The 5 most common imbalance zones in CrossFit®
For any athlete, it's never quite the same zones causing trouble. But in our physios' experience, five come back almost every time: shoulder, wrist, core, hip, ankle. They're pivot zones. When they don't keep up, it can ripple through the rest of your structure.
Why these zones accumulate imbalances
CrossFit® demands certain prerequisites to be practised smoothly: strength, range of motion, motor control. When those prerequisites are missing, the body compensates and adapts poorly, and the intensity that defines the sport raises the odds those imbalances surface.
In practice, these deficits show up as reduced range of motion or hitches in execution, for example in the bottom of a squat or in overhead stability. Left unaddressed, the risk is a performance ceiling, a higher chance of injury, and an inability to express your full capacity.

Shoulder
Every discipline CrossFit® brings together puts the shoulder under load: gymnastics, on the floor and hanging, and weightlifting. It needs stability for anything support-based, range of motion for overhead movements, and good external rotation for the clean and front squat. Its strength matters just as much, in both pushing and pulling.
In practice, this shows up as an unstable bar overhead on a snatch, shoulders rounding forward at rest, or arms that struggle to lock out overhead, under load or on a handstand.
Wrist
It's an underrated zone, smaller and worked less often than the others. Yet it's loaded in dorsiflexion on the front squat, the clean and support-based gymnastics, and it takes significant pressure, on top of playing a key role in grip.
When range of motion is lacking, pressure transfers poorly and alignment is lost during the movement. In practice, this shows up as discomfort in gymnastics support positions, or a compromised front squat position.
Core
The core is engaged constantly, whether in gymnastics on a muscle-up, or in weightlifting on a snatch. A solid trunk is the key: it's an absolutely decisive central zone.
When it doesn't keep up, compensations mostly settle in the hips or the back. Without a strong core, force transfer is compromised, which makes stabilising and handling heavy loads or complex movements harder.
Hip
The hip is heavily used, especially in every squat pattern: hip flexion and internal rotation are needed for a deep squat and proper technique. It's also in high demand on the clean and wall ball.
When range of motion is lacking in the bottom of a squat, the body compensates with the trunk or the ankles. This translates into a loss of performance, notably on weightlifting movements or on jumping speed.
Ankle
The ankle matters on those same squat patterns, and on anything involving jumping: double-unders, box jumps. When range of motion is lacking in a lunge or squat position, the heels lift, or the body compensates with the knees.

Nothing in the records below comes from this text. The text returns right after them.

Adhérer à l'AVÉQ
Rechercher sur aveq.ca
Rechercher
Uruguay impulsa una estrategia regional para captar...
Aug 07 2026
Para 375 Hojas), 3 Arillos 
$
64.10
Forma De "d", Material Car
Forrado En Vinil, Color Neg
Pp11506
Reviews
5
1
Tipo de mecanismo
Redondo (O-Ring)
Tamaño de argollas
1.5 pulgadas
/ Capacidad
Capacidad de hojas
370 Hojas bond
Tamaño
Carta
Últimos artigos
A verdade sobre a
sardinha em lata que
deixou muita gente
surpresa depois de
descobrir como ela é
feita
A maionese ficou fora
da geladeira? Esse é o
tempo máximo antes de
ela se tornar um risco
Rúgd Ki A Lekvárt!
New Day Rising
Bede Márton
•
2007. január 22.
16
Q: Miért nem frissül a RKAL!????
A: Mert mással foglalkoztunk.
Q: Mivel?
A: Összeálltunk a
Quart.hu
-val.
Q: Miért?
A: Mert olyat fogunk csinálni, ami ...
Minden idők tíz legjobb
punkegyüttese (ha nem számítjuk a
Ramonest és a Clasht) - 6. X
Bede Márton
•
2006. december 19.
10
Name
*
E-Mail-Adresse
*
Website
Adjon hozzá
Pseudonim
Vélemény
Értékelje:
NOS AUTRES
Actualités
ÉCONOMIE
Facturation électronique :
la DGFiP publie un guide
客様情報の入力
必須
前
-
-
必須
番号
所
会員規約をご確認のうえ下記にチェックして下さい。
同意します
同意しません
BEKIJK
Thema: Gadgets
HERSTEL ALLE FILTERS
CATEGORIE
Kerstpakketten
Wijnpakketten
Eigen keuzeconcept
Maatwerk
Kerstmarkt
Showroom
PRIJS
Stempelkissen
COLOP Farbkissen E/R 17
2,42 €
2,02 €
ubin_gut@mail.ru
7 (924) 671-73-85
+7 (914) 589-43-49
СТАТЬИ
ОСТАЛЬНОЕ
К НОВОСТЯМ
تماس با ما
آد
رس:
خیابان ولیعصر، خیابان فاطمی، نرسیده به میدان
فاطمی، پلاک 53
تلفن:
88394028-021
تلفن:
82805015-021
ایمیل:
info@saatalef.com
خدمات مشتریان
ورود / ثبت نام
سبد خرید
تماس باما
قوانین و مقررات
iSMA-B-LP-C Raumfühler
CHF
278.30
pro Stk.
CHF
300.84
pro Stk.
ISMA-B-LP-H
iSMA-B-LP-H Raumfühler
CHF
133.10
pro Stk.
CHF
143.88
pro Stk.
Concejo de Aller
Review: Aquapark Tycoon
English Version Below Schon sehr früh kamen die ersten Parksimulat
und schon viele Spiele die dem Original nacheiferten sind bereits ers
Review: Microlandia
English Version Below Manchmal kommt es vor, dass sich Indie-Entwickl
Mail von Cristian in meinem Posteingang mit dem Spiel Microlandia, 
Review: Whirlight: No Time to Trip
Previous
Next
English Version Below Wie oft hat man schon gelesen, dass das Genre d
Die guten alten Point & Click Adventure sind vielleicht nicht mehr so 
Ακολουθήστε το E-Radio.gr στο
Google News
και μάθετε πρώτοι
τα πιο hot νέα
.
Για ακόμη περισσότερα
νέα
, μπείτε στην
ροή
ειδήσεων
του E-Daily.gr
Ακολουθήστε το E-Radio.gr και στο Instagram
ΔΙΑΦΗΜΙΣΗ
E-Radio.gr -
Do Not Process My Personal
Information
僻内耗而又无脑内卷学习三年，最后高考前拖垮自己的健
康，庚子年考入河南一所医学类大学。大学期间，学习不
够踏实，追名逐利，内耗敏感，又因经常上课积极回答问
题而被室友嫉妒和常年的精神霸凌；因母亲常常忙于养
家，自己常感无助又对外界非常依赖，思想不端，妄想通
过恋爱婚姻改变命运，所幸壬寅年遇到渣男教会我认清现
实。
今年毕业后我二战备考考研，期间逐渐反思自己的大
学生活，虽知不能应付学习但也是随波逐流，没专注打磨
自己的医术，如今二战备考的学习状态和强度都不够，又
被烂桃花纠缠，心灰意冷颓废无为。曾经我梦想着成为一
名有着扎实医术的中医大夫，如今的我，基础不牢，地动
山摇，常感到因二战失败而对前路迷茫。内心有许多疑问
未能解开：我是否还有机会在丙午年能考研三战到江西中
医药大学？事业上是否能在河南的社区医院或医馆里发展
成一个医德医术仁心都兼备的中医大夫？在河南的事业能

In practice, this translates into a loss of force transfer and explosiveness in jumps, and added strain on the knees and hips.
Where to start
There's no universal recipe: priority goes to the zone with the biggest deficit. But in a sport as full-body as CrossFit®, where movements load the entire body, a balanced profile is preferable to avoid a real bottleneck. A chain is never stronger than its weakest link.
Key takeaway
These five zones, shoulder, wrist, core, hip, ankle, are pivot zones. When they carry deficits, they hold back the full expression of your capacity, whatever the rest of your preparation looks like.